THROUGH THE RIGHT VENTRICLE

Steve Castro

Steve Castro’s one-sentence poem “Pillar of Fire,” which appears in Grey Sparrow Journal, demonstrates the kind of loss and hope for renewal that permeates Castro’s work: “The sunbeam that penetrated through the windowpane of their humble shack, seemed to be the only thing holding it up.” The prose poem and poem here, “Through the right ventricle,” and “Two unique souls” give a similar sense that even in the worst of situations, humanity might just be clever enough to survive. Castro was born in Costa Rica and later moved to southern Indiana. He has a B.S. in Recreation Science and a B.A. in Germanic Studies from Indiana University. He recently completed his MFA in creative writing at American University in Washington, D.C.

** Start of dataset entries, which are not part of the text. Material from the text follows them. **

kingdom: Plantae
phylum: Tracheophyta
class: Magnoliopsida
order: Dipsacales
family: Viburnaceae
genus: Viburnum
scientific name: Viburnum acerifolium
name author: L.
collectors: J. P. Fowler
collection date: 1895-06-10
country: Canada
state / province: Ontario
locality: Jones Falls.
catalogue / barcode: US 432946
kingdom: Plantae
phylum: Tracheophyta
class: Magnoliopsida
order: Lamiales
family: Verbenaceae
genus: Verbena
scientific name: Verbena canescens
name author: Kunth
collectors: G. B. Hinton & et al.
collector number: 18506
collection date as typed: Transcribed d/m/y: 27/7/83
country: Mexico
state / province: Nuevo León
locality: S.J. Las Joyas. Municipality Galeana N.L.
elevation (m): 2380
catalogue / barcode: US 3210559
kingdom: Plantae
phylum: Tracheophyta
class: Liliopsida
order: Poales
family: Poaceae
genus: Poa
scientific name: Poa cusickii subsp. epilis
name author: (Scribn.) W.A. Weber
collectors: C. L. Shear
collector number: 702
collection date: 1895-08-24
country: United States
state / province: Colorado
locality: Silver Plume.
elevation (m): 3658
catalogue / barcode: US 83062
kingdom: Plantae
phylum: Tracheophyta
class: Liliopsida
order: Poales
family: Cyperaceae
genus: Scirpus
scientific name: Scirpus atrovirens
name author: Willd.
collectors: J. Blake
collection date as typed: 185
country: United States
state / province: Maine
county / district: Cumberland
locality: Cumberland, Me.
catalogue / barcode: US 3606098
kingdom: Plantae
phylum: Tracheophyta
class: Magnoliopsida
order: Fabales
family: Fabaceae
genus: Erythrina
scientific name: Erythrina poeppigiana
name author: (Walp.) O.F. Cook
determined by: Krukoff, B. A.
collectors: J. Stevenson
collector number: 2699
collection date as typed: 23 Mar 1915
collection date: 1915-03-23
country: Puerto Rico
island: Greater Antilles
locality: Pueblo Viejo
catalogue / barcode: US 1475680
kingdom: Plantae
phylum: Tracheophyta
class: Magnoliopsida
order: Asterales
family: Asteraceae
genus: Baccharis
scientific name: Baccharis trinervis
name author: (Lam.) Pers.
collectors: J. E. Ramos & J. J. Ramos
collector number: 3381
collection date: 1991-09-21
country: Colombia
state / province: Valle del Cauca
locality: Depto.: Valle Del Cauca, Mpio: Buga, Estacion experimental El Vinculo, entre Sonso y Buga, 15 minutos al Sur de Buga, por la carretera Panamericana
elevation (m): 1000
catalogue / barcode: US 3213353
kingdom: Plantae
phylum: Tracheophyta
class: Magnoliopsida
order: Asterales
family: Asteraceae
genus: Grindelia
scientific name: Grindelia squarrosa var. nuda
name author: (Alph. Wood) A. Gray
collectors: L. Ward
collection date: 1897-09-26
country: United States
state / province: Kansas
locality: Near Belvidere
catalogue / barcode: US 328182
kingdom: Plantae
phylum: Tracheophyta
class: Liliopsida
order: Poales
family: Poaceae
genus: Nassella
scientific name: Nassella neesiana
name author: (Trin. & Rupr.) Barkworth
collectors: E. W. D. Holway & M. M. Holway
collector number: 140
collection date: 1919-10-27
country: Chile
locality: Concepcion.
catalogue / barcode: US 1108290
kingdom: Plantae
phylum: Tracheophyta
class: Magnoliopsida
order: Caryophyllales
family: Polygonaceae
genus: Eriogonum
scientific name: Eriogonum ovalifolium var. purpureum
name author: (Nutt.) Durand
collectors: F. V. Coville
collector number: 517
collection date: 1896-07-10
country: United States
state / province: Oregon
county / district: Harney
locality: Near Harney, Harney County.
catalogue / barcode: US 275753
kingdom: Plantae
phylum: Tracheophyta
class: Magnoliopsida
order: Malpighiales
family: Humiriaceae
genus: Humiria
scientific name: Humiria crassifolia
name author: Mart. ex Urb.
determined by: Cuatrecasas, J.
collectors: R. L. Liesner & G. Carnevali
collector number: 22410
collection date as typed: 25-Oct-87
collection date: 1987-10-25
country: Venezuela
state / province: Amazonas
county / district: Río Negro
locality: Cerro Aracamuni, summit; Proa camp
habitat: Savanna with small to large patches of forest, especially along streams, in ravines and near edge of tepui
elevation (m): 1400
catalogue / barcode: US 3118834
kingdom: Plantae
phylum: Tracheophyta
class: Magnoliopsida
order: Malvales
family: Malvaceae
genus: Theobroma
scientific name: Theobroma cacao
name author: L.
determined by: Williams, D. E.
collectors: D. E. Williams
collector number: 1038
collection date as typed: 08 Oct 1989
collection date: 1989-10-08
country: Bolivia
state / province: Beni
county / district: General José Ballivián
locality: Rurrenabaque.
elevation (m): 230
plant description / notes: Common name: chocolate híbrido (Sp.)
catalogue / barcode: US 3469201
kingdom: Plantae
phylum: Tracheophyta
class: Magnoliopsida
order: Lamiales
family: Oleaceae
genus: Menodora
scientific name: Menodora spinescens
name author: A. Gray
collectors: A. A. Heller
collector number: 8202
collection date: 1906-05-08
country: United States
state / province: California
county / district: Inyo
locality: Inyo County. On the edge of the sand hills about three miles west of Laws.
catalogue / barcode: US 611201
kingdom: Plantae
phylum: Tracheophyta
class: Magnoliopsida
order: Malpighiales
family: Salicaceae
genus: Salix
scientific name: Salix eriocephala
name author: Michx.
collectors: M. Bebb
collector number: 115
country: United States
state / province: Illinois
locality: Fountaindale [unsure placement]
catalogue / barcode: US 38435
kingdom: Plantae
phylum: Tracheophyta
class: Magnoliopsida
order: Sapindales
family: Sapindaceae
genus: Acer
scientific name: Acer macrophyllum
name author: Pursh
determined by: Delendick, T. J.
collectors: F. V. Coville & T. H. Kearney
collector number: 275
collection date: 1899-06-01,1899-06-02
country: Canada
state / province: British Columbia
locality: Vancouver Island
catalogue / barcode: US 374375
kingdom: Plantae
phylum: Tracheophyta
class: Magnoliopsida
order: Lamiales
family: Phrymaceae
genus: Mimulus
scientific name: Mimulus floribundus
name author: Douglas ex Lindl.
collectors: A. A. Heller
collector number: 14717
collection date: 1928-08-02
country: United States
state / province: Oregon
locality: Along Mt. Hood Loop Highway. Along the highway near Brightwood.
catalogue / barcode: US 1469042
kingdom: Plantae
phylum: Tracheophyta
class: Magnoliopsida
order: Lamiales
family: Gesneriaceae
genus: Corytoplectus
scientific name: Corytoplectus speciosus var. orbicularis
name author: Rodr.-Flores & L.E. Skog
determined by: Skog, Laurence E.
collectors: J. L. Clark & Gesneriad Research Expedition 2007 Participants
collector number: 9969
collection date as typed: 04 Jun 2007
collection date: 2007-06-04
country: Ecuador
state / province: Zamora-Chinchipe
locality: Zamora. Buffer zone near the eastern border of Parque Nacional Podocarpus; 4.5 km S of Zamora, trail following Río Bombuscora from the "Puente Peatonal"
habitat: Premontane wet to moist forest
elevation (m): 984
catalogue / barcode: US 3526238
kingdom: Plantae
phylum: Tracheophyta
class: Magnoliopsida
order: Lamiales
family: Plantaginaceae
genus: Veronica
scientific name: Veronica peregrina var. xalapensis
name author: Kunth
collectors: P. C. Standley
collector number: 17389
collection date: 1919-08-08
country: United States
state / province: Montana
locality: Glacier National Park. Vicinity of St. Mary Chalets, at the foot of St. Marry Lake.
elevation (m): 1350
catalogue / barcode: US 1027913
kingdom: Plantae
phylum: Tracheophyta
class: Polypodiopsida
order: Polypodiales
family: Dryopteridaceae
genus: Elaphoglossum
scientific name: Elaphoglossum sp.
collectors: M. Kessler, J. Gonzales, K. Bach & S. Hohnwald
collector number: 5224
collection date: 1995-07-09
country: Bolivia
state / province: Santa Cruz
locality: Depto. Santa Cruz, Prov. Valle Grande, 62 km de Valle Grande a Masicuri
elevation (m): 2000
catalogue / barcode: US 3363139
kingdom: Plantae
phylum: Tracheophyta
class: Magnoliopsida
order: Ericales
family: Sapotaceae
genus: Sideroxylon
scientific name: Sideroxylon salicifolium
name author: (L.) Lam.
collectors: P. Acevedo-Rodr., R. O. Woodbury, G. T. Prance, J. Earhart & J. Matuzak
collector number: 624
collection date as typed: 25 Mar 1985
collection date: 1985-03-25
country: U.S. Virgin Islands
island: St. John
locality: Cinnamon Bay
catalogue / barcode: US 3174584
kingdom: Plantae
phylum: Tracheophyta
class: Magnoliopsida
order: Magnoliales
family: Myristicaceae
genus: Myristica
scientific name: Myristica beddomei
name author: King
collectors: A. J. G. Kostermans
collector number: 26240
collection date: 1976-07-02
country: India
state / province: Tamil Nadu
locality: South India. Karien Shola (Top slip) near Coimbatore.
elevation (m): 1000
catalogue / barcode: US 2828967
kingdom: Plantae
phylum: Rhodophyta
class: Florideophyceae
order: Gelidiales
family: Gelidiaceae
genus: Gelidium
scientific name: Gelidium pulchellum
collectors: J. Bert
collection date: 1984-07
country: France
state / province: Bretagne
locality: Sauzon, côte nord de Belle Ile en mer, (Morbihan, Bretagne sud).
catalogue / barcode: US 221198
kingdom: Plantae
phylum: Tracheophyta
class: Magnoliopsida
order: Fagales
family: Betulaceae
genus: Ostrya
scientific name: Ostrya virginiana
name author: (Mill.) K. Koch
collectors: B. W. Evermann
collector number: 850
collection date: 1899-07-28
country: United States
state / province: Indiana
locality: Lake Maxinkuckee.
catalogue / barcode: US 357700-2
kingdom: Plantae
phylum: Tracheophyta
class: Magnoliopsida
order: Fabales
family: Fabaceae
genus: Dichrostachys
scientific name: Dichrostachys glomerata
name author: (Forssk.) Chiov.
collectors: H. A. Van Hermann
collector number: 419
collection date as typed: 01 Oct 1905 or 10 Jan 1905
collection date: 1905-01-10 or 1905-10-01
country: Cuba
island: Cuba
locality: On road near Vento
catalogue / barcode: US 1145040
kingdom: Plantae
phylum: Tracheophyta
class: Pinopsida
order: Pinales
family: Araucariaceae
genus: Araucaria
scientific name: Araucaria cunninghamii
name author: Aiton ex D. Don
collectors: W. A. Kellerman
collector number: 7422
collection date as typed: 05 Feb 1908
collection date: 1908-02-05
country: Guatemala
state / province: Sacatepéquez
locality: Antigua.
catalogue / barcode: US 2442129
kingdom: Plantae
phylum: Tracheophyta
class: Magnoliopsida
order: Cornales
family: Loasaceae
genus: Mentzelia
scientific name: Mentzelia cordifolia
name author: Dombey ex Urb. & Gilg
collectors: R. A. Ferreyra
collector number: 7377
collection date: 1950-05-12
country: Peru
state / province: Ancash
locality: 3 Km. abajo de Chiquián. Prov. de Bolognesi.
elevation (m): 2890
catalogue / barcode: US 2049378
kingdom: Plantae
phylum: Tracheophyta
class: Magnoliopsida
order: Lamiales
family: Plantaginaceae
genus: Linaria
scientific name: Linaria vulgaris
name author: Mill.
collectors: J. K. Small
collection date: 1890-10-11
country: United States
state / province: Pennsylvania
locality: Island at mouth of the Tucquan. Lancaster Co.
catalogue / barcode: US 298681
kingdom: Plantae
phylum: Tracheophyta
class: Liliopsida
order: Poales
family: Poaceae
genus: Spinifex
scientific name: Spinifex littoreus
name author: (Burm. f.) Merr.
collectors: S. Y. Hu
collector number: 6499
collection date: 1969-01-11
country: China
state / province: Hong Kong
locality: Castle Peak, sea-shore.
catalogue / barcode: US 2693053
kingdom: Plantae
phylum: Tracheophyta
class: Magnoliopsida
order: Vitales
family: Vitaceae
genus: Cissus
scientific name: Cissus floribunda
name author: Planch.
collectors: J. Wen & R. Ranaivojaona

I had a choice to become fully robot or die. “A robot has no soul,” I said. Complete silence. I knew they could hear me. “Robots do not die, but merely malfunction into oblivion, therefore souls are useless to you bastards!,” I screamed, “but me, I refuse to be implanted with any more artificial parts into my being.” I was born blind, so as a teenager I was implanted with two cameras that would record everything that I ever saw; those visions were then immediately transmitted into a memory chip that was simultaneously implanted into my brain. I have a photographic memory, I can see perfectly in complete darkness; I can also see through the thickest bank vaults, but I lack the tears to weep. During the brief but deadly twelve day war with Russia over Alaska, I was left paralyzed after my M1 Abrams hit a landmine in Anchorage. Infused with a new metallic spine, I run and swim inconceivably faster than I ever could before my paralysis. I also lift incomprehensibly much more weight than I ever could previously, but as the door opened and that soulless creature walked into my confinement chamber holding an artificial heart, two artificial lungs and an artificial brain that it threw contemptuously into the stainless steel floor in front of me, I knew what must be done. I opened up my mouth wide, and I fired my artificial boomerang tongue right through that robot’s right eye. As my tongue returned to me after exiting through that same robot’s left eye, I got up, and with my artificial legs, I ran faster than any cheetah could have ever done through that massive iron door before it was able to close. As I approached the final obstacle to my freedom, I lifted up both of my artificial arms and fired ten lasers out my fingertips that cut the gate to shreds within seconds. As I exited that infernal military compound, I briefly halted as I allowed the fresh morning air to enter my lungs. I then suddenly felt a hollow tip bullet penetrate my heart, but that’s expected, ’cause after all, I’m fully human.